Longitudinal spin polarization in a thermal model with dissipative corrections

TL;DR

This paper develops a relativistic kinetic theory model including dissipative effects to better understand the longitudinal spin polarization of hyperons in heavy-ion collisions, aligning theoretical predictions with experimental data.

Contribution

It introduces a kinetic-theory framework with dissipative corrections for spin polarization, incorporating thermal vorticity and a relaxation time, advancing the modeling of hyperon polarization in heavy-ion collisions.

Findings

Successful data description requires projected thermal vorticity.

Estimated spin relaxation time is approximately 5 fm/c.

Model aligns with experimental measurements of hyperon polarization.

Abstract

In this work, we address the problem of longitudinal spin polarization of the $\Lambda$ hyperons produced in relativistic heavy-ion collisions.

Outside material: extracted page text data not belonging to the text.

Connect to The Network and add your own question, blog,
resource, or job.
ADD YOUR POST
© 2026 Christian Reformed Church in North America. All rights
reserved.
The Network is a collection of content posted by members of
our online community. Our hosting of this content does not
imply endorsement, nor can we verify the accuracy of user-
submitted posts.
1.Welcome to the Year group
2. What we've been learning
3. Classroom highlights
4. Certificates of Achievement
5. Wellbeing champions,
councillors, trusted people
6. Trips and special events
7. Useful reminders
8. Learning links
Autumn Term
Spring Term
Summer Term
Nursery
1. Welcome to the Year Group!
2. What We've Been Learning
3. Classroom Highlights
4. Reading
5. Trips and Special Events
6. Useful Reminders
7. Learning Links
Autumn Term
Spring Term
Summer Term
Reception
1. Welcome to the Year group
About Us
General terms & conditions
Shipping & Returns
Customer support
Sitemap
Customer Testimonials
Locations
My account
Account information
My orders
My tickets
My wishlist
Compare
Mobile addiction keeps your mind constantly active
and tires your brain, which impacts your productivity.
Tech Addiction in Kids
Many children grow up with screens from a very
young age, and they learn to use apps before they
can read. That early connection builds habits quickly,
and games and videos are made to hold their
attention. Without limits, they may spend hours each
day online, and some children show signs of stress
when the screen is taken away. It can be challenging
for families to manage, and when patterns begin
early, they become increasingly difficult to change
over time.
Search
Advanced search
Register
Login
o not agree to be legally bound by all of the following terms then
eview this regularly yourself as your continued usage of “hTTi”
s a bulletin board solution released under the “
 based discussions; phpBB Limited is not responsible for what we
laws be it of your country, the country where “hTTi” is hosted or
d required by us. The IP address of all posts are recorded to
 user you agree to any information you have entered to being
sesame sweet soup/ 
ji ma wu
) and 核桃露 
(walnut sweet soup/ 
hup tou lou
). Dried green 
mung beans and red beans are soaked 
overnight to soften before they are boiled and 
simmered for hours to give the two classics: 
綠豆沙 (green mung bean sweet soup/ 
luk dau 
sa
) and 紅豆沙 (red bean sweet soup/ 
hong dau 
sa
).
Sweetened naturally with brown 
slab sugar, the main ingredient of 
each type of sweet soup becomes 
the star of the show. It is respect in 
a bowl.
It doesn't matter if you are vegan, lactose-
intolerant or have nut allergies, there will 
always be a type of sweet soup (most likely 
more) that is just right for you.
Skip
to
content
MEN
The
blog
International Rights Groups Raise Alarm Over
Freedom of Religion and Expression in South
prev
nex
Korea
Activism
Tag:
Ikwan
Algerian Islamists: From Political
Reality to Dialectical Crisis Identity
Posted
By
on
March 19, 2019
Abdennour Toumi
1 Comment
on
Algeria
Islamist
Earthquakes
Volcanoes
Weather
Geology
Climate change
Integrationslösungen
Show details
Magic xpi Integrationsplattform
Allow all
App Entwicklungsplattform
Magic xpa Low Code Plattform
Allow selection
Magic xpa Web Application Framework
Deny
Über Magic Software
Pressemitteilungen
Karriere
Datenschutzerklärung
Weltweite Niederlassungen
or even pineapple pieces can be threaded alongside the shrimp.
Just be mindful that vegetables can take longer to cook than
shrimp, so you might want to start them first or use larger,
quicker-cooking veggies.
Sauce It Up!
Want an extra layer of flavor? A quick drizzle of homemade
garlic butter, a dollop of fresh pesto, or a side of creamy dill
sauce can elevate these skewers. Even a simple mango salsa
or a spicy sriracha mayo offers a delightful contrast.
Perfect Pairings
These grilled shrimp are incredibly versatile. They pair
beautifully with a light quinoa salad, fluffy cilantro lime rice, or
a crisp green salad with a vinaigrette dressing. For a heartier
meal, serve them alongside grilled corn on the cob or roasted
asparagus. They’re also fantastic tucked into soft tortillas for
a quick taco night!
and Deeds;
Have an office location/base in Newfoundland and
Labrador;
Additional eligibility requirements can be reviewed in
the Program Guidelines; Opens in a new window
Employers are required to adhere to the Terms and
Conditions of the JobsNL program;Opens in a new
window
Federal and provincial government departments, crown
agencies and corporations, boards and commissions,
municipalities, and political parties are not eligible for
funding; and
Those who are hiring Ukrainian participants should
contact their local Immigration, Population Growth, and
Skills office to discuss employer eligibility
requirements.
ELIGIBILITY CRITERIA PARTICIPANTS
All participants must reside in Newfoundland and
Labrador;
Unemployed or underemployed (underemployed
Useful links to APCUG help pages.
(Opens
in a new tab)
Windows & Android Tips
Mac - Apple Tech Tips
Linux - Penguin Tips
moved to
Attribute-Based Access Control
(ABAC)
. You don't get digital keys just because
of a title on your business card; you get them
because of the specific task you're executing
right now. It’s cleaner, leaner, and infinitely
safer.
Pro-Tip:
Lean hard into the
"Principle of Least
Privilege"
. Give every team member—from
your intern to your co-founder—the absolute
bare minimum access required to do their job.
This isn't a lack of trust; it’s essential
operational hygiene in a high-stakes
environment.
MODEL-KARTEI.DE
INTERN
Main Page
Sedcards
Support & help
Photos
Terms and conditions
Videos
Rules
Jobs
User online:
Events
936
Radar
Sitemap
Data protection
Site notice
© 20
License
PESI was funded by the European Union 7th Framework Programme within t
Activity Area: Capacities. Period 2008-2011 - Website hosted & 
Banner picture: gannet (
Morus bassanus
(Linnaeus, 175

We combine a relativistic kinetic-theory framework that includes spin degrees of freedom treated in a classical way with the freeze-out parametrization used in previous investigations. The use of the kinetic theory allows us to incorporate dissipative corrections (due to the thermal shear and gradients of thermal vorticity) into the Pauli-Lubanski vector that determines spin polarization and can be directly compared with the experimental data. As in earlier similar studies, it turns out that a successful description of data can only be achieved with additional assumptions -- in our case, they involve the use of projected thermal vorticity and a suitably adjusted time for spin relaxation ($\tau_s$). From our analysis, we find that $\tau_s \sim 5$ fm/$c$, which is comparable with other estimates.